The force has reinvested the savings it generated through reducing the number of shifts towards forensic services, organised crime and armed policing resources. However, we found that most savings to date have been made to balance budgets rather than to reinvest into priority areas.
Working with others
The force works in collaboration with others to provide better services and achieve efficiencies. However, there is limited evaluation to show success. Some collaborations, such as NETIC, have more formalised governance arrangements and processes for identifying and reporting on the benefits of partnership working. The force also makes good use of peer review to establish the best way forward when partnerships are becoming problematic.
We found good examples of collaborative arrangements, including mental health and street triage, the multi-agency safeguarding team and the vulnerability assessment team. North Yorkshire Police also led a complex multi-agency investigation into an individual who posed as a child to gain and share indecent images. This resulted in a conviction and a long prison sentence for the principal offender, and the ability to disseminate intelligence to support further arrests both in England and Wales and internationally. A subsequent review of this case by the children’s safeguarding board concluded that the force’s approach was outstanding.

* **Stated task A**
Reproduce the entry below character for character.

* **Dataset**
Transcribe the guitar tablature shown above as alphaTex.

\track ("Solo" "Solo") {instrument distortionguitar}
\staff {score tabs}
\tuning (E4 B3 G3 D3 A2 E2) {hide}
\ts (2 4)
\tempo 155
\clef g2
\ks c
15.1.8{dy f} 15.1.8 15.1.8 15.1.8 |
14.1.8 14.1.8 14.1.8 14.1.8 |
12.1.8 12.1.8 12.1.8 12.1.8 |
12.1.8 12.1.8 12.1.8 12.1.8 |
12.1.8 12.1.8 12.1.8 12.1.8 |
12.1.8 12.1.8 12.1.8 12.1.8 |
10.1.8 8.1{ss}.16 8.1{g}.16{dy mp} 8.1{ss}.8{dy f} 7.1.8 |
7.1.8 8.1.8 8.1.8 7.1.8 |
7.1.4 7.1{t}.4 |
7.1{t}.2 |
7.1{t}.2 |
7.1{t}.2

* **Stated task B**
In the police inspection passage above, list the collaborative arrangements it gives as good examples.

* **Exercise output A**
Transcribe the guitar tablature shown above as alphaTex.

\track ("Solo" "Solo") {instrument distortionguitar}
\staff {score tabs}
\tuning (E4 B3 G3 D3 A2 E2) {hide}
\ts (2 4)
\tempo 155
\clef g2
\ks c
15.1.8{dy f} 15.1.8 15.1.8 15.1.8 |
14.1.8 14.1.8 14.1.8 14.1.8 |
12.1.8 12.1.8 12.1.8 12.1.8 |
12.1.8 12.1.8 12.1.8 12.1.8 |
12.1.8 12.1.8 12.1.8 12.1.8 |
12.1.8 12.1.8 12.1.8 12.1.8 |
10.1.8 8.1{ss}.16 8.1{g}.16{dy mp} 8.1{ss}.8{dy f} 7.1.8 |
7.1.8 8.1.8 8.1.8 7.1.8 |
7.1.4 7.1{t}.4 |
7.1{t}.2 |
7.1{t}.2 |
7.1{t}.2

* **Exercise output B**
- mental health and street triage
- the multi-agency safeguarding team
- the vulnerability assessment team